Access to and Correction or Updating of Personal Data
You have the right to access any of your personal and sensitive personal information processed by the Association by requesting documents from relevant offices or through the Association’s information systems. For security purposes, the Association shall require you to present proof of identification or other documents to verify your identity. Should you be unable to access them personally, the Association shall require you to provide a letter of authorization, your membership ID and the government-issued ID of your representative. The letter of authorization shall only be specific to such request.
The law defines “personal data breach” as a breach of security leading to the accidental or unlawful destruction, loss, alteration, unauthorized disclosure of, or access to, personal data transmitted, stored, or otherwise processed.
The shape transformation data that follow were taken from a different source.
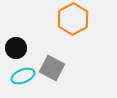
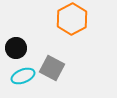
orange hexagon: moved 1 px left
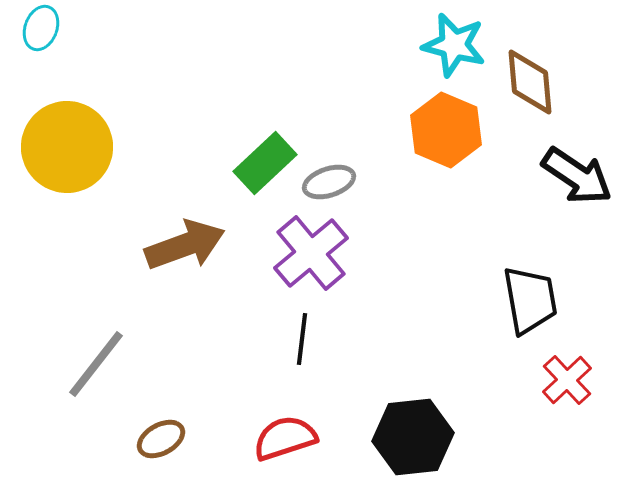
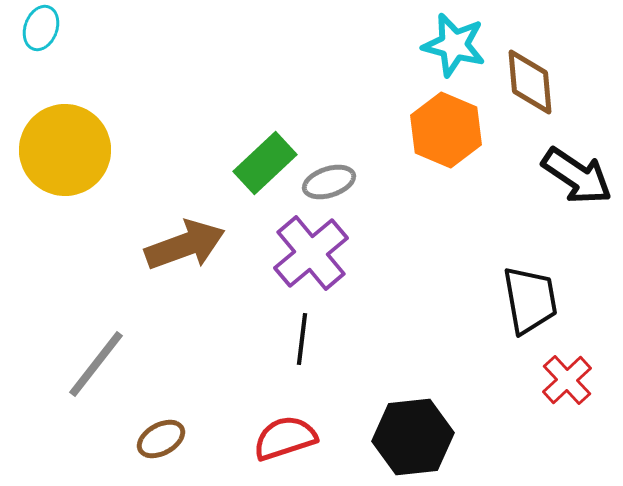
yellow circle: moved 2 px left, 3 px down
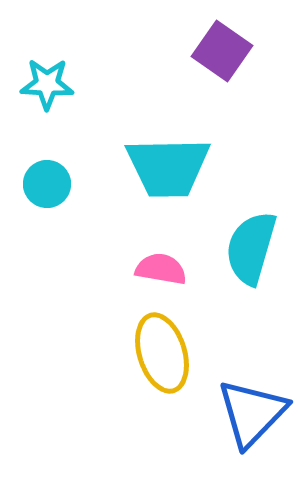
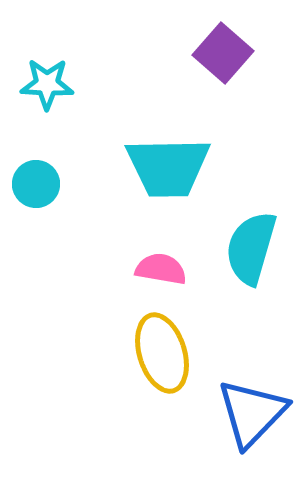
purple square: moved 1 px right, 2 px down; rotated 6 degrees clockwise
cyan circle: moved 11 px left
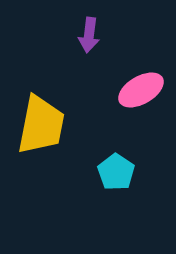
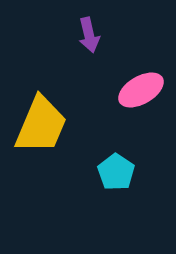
purple arrow: rotated 20 degrees counterclockwise
yellow trapezoid: rotated 12 degrees clockwise
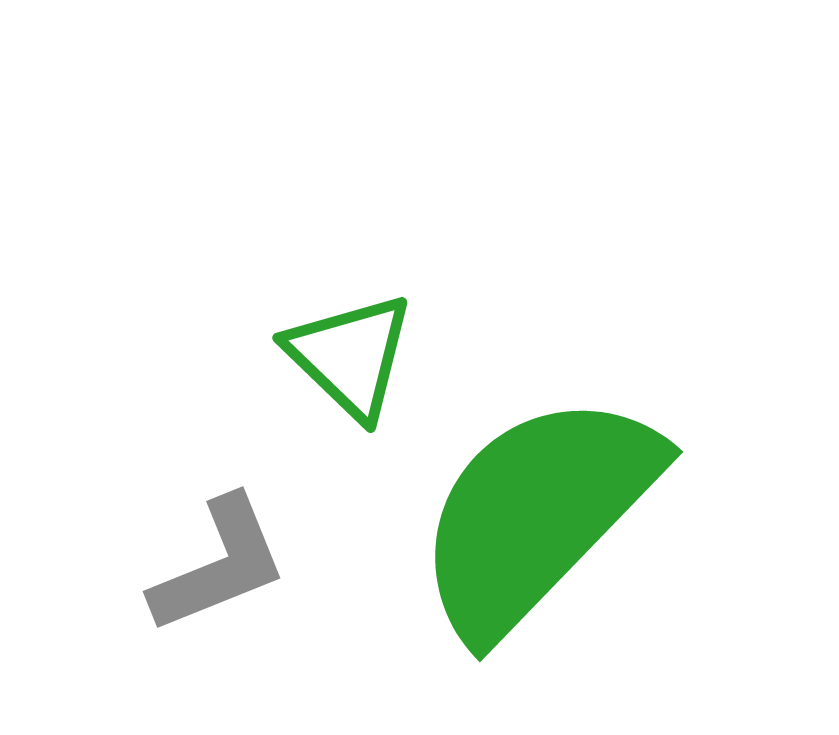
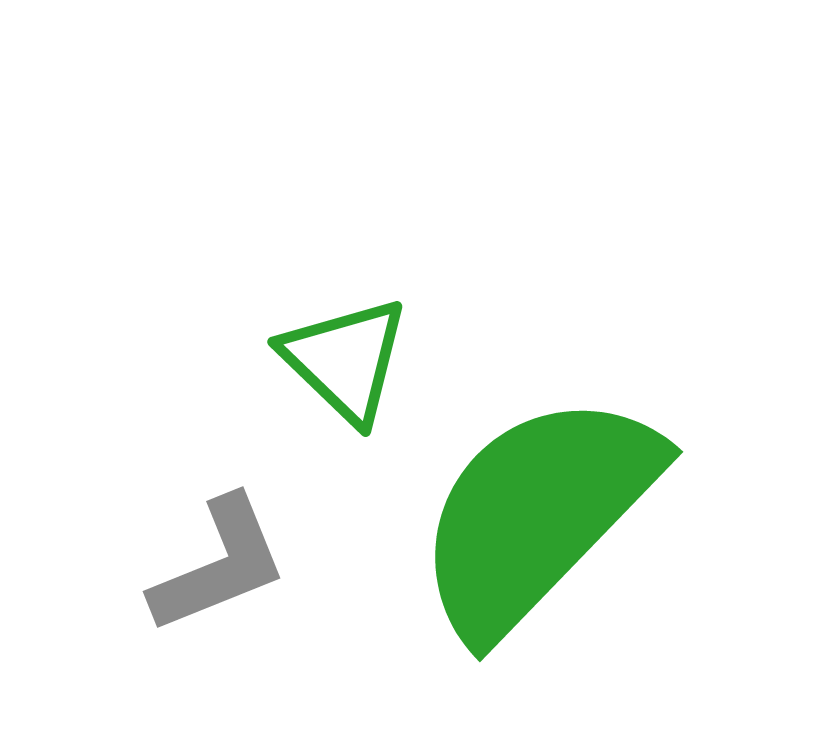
green triangle: moved 5 px left, 4 px down
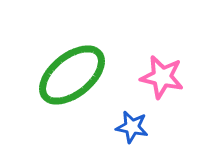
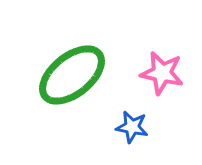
pink star: moved 4 px up
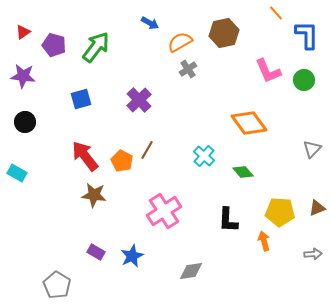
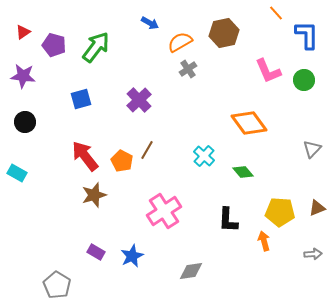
brown star: rotated 25 degrees counterclockwise
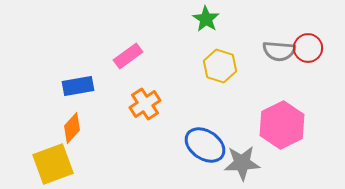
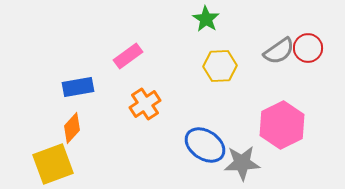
gray semicircle: rotated 40 degrees counterclockwise
yellow hexagon: rotated 20 degrees counterclockwise
blue rectangle: moved 1 px down
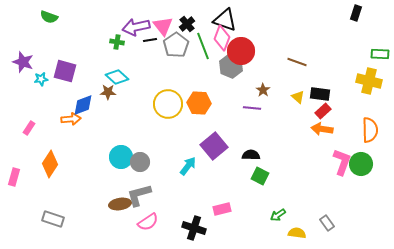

In case of breach, the Association shall take necessary steps to mitigate its harmful effects and shall notify you and the National Privacy Commission (NPC) within 72 hours upon knowledge of the breach. The Association shall also notify you and the NPC when there is reasonable belief that a data breach has occurred.
REAP recognize your rights with respect to your personal data, as provided by the DPA. If you wish to exercise any of your rights under the DPA, or if you have questions and concerns about the processing of your personal information, this Notice, or any matter involving data privacy and the REAP, you may contact the Secretariat through any of the following channels:
Email to: [email protected]
Road Engineering Association of the Philippines, Panay Avenue,
Quezon City, Metro Manila 1102, Philippines
Amendments and Modifications
REAP reserves the right to modify or amend this Data Privacy Notice at any time and without prior notice. You will be notified by such amendments via the Association’s website or through email.
I have carefully read, understood and agree voluntarily to adhere to the above REAP Data Privacy Notice. I also have given freely my consent for REAP to use and share my personal information for the abovementioned purposes.